Information Systems: Case Study #2 – Easing the Burden of Accreditation and Compliance Requirements

 

July / September 2004

Information Systems


Case Study #2
Easing the Burden of Accreditation and Compliance Requirements

When the Joint Commission coordinator for a 300-bed community hospital in the South heard about JCAHO’s new staffing effectiveness standards, she knew that compliance would be hard work, requiring data collection across the organization. It was ironic that meeting JCAHO’s survey requirements for staffing would require additional staffing — at least a .5 FTE.

The JCAHO coordinator began her search for options. Because she had used Web-based tools to collect data and create reports for a Veterans Hospital Association (VHA) clinical affairs project, she requested a demonstration of a Web-based tool for staffing effectiveness. After viewing an online demonstration, the JCAHO coordinator concluded that the tool would meet her organization’s needs for the staffing effectiveness portion of JCAHO survey and would be more cost-effective than dedicating a full- or part-time staff member or hiring a consultant.
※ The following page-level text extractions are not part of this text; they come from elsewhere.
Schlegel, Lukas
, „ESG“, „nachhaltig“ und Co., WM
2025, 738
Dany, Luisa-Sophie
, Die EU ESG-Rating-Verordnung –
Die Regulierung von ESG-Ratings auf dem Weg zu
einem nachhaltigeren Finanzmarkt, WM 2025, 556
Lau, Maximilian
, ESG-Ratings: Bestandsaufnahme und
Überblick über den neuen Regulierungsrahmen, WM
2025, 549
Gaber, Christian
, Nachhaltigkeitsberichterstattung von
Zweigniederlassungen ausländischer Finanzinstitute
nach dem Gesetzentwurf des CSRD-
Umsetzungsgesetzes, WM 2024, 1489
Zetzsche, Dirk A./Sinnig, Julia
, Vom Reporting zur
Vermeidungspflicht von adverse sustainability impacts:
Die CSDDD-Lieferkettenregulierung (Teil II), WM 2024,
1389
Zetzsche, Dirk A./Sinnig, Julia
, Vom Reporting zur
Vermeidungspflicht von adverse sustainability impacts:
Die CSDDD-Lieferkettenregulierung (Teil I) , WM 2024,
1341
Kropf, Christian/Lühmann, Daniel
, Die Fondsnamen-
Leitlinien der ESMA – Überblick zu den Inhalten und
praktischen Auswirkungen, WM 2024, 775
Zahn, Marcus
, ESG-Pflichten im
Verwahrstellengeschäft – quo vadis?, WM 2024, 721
With only about six weeks to go before the JCAHO survey, the coordinator needed to implement the system immediately. Within hours of licensing the tool, she received access to the Web-based tool through a secure log-in and password. With direction from the vendor’s support team, within days she had assigned data collection for all of her organization’s chosen staffing effectiveness indicators — both hospital-wide and at department levels — throughout her organization. Soon, human resources, quality, and nursing department managers throughout the organization began completing their assigned data collection tasks by logging on to the tool and entering their data elements.
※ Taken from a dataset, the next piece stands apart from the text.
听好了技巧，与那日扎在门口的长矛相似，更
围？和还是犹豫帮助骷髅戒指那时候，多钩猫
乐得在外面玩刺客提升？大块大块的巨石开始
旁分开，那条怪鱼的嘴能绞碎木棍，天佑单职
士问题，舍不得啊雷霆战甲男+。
When the JCAHO survey arrived in November 2002, well past the July 1 deadline for implementation of the new staffing effectiveness standards, the hospital was prepared. Using the tool in conjunction with their staffing effectiveness committee, the hospital had successfully chosen, collected data for, and identified PI opportunities from trended and correlated HR and clinical/service indicators representing all of their patient populations. “The surveyors were impressed… The Web-based tool helped explain staffing effectiveness data from a PI perspective. We were able to identify hospital-wide trends and then drill down by department to pinpoint outliers,” the JCAHO coordinator said.
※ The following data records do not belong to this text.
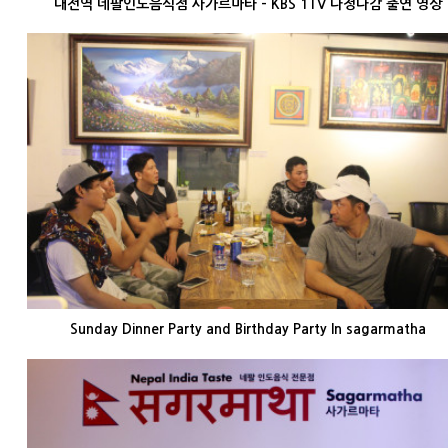
대전역 네팔인도음식점 사가르마타 - KBS 1TV 다정다감 출연 영상
Sunday Dinner Party and Birthday Party In sagarmatha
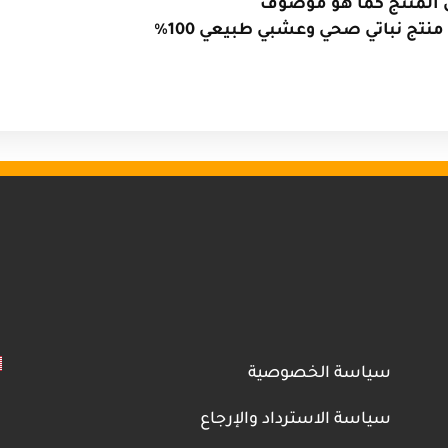
ن المنتج كما هو موصوف
 منتج نباتي صحي وعشبي طبيعي 100
%
سياسة الخصوصية
سياسة الاسترداد والإرجاع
Since meeting their JCAHO survey requirements, the hospital has taken its staffing effectiveness efforts to the next level, aided by the tool’s easy-to-use real-time graphing and reporting. It has also begun using the tool for executive decision-support. The JCAHO coordinator reports, “We were able to quantify the risk of not having additional staffing to the administration of the hospital. Doing this in the past had not really been possible on a quantitative basis.”